Dataset content
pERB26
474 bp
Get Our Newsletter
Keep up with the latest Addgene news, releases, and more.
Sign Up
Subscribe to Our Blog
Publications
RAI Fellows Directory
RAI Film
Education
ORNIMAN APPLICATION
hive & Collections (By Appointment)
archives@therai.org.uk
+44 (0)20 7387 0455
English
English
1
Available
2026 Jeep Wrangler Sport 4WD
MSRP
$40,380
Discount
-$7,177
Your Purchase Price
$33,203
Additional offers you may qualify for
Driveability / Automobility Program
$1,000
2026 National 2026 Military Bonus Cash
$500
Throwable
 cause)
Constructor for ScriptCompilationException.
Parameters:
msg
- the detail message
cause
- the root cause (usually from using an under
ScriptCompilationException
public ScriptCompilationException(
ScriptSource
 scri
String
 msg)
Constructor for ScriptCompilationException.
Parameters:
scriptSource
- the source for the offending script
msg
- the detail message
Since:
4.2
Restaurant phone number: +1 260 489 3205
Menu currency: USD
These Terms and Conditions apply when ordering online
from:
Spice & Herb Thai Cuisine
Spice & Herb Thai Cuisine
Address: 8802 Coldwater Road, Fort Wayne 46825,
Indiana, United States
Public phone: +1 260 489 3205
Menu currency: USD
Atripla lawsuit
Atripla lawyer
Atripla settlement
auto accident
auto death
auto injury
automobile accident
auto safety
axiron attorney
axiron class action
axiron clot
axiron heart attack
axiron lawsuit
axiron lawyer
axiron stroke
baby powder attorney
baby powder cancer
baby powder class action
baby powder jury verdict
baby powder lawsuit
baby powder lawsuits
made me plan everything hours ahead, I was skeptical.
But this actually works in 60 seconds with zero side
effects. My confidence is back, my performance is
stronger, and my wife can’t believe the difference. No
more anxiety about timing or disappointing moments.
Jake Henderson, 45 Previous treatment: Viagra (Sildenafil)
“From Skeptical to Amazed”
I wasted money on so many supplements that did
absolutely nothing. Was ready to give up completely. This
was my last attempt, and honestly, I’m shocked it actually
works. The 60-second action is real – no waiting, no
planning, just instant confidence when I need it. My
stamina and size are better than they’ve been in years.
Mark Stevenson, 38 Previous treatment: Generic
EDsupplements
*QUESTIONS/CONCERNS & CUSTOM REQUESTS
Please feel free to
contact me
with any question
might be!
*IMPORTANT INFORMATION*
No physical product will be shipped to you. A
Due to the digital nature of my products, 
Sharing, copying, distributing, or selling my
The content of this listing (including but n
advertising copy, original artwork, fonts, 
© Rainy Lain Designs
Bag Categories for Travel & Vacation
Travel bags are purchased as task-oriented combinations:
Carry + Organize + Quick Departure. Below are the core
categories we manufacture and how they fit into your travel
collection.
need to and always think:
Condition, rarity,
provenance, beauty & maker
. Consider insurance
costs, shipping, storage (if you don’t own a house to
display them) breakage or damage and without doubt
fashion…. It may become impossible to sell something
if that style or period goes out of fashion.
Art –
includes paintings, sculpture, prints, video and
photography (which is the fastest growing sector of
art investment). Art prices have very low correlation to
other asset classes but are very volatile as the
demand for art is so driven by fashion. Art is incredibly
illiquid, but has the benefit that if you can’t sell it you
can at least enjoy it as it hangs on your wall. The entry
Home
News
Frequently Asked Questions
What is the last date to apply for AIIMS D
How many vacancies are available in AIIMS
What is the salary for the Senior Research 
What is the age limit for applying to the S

About this task
The count alone is wanted: how many lines above hold the string "Atripla"?

Exercise output
3